# Sneaky Snooze!!!



## LisaVonH (Mar 17, 2012)

i have had an incredibly busy week. i have 4 kids, 2 dogs, i work as a one to one with SEN teens and i am a singer/songwriter/performer!!! anyways, Friday afternoon couldnt come too soon this week, and after i'd finally finished everything i had to do, i lay down on the sofa and shut my eyes, too tired to do anything else....... look what happened.....  i love my baby!!!!


----------



## MillieDog (Jun 1, 2011)

Ah Lisa that so just too cute.


----------



## LisaVonH (Mar 17, 2012)

shes just so lovely  my (just) 7 year old took this pic - she's very clever too  x


----------



## MillieDog (Jun 1, 2011)

Oh good girl for grabbing the camera.

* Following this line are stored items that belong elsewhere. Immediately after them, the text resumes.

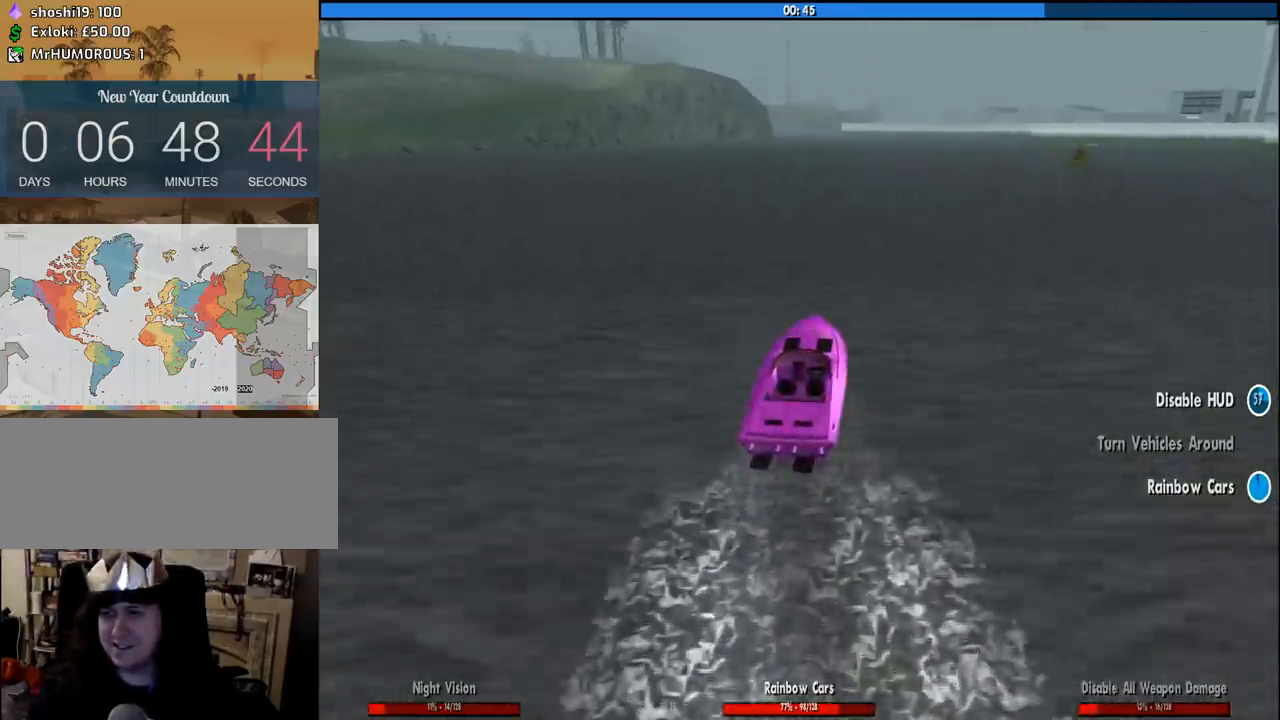
{"keys": ["a", "w"], "mouse": [], "events": [[200, "a", "up"], [483, "a", "down"]]}
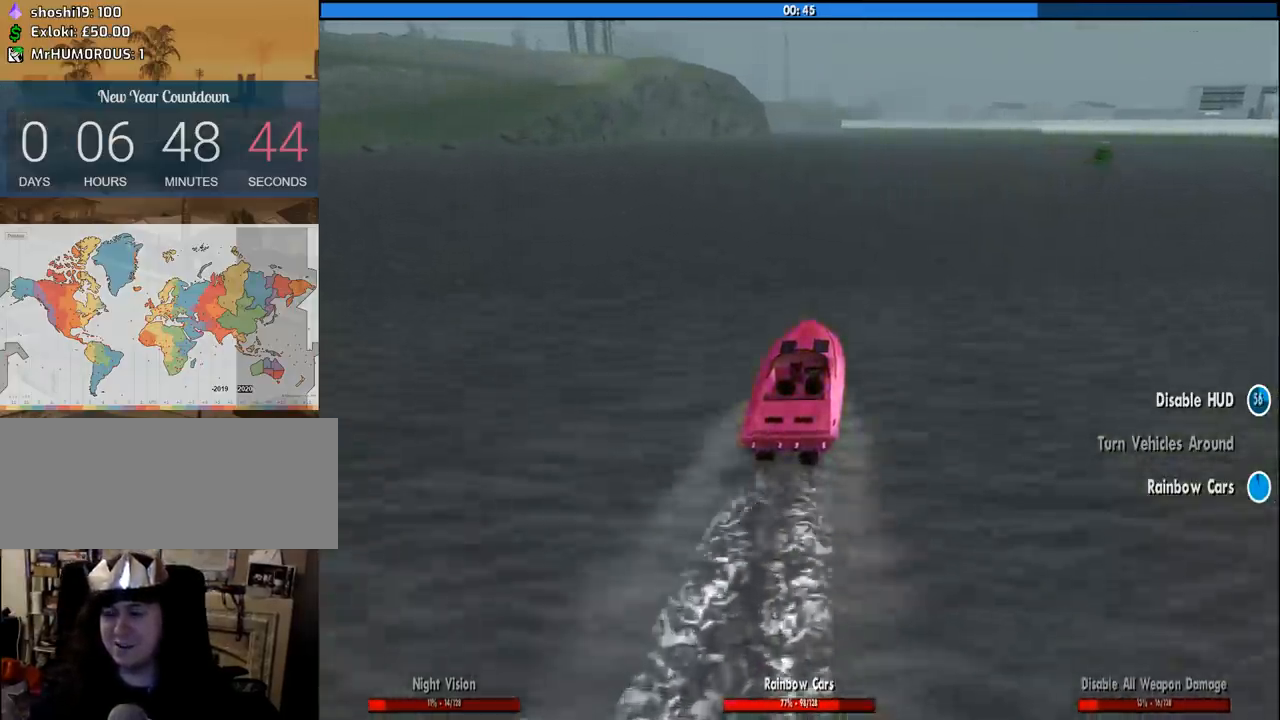
{"keys": ["w"], "mouse": [], "events": [[83, "a", "up"]]}
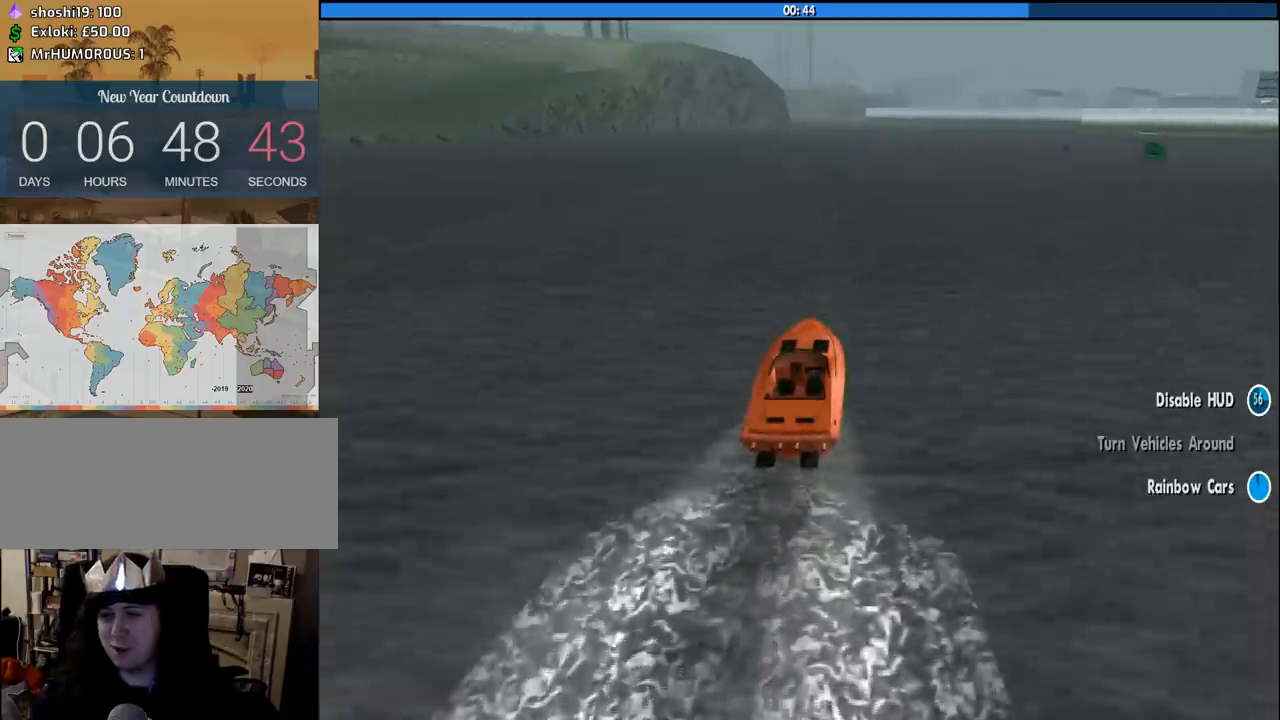
{"keys": ["w"], "mouse": [], "events": []}
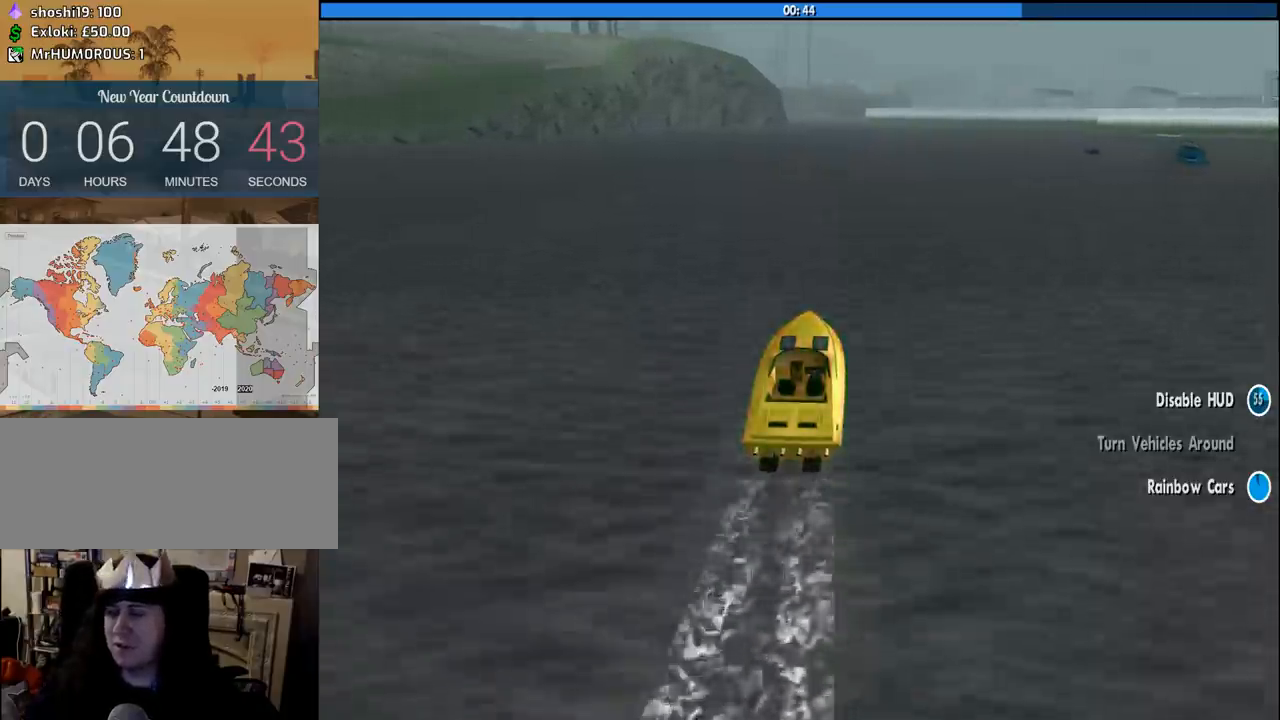
{"keys": ["w"], "mouse": [], "events": []}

You'll love this photo for ever more  
And yes, Twinkle is a lovely puppy too, so cuddly


----------



## LisaVonH (Mar 17, 2012)

she's amazing! i just cant stop feeling lucky  x


----------



## Ali79 (Mar 30, 2011)

Lovely photo - Twinkle looks very comfortable using your head as a pillow and well done to your 7 year old for taking such a great photo


----------



## glitzydebs (Jun 10, 2011)

Too gorgeous!!!!!


----------



## Jedicrazy (Apr 26, 2011)

What a really lovely picture . Lisa you must be very proud of your daughter to take such beautiful photo. Twinkle looks like a real cutie :hug:


----------



## Anna (Dec 6, 2011)

Lovley Picture, Rufus lies like this on me, must be a cockapoo thing


----------



## Sezra (May 20, 2011)

Wow! You must be busy! 

Great photo!


----------



## lady amanda (Nov 26, 2010)

Cockapoo love! 
Awww that has to be one of the sweetest photos I have ever seen....too adorable.


----------



## LisaVonH (Mar 17, 2012)

ffanks everyone


----------